Pallone Remarks at Oversight Hearing on Ransomware Attacks
Energy and Commerce Committee Chairman Frank Pallone, Jr. (D-NJ) delivered the following opening remarks today at an Oversight and Investigations Subcommittee hearing titled, “Stopping Digital Thieves: The Growing Threat of Ransomware:”
The Energy and Commerce Committee has a long history of examining cybersecurity on a bipartisan basis. Over the past several years, we have held hearings on strengthening cybersecurity in the health care and energy sectors. We have also been regularly briefed by agencies on a variety of critical concerns related to both previous and recent cybersecurity threats and attacks.
While we have made progress, it is clear much more needs to be done to address the ongoing threats we see nearly every day.
One area of particular and growing concern is ransomware, the topic of today’s hearing. Ransomware is a malicious cybersecurity attack that paralyzes victim organizations.

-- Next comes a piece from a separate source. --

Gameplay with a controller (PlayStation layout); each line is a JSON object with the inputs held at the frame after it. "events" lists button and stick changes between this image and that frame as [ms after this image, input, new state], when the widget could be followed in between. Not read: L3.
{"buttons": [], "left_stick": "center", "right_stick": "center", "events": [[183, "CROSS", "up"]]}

The attack freezes computer systems and holds data hostage until a ransom payment is received.
Ransomware used to be considered a nuisance crime impacting only an individual computer. In recent years, however, it has evolved to affect the entire networks of organizations and even governments, extorting entities for enormous sums of money.
Increasingly, criminals deploying ransomware are not just freezing the data of victim organizations but are also pilfering sensitive business and consumer data. On top of locking down computer networks, they also threaten to release the stolen data as an additional method to leverage a ransom payment.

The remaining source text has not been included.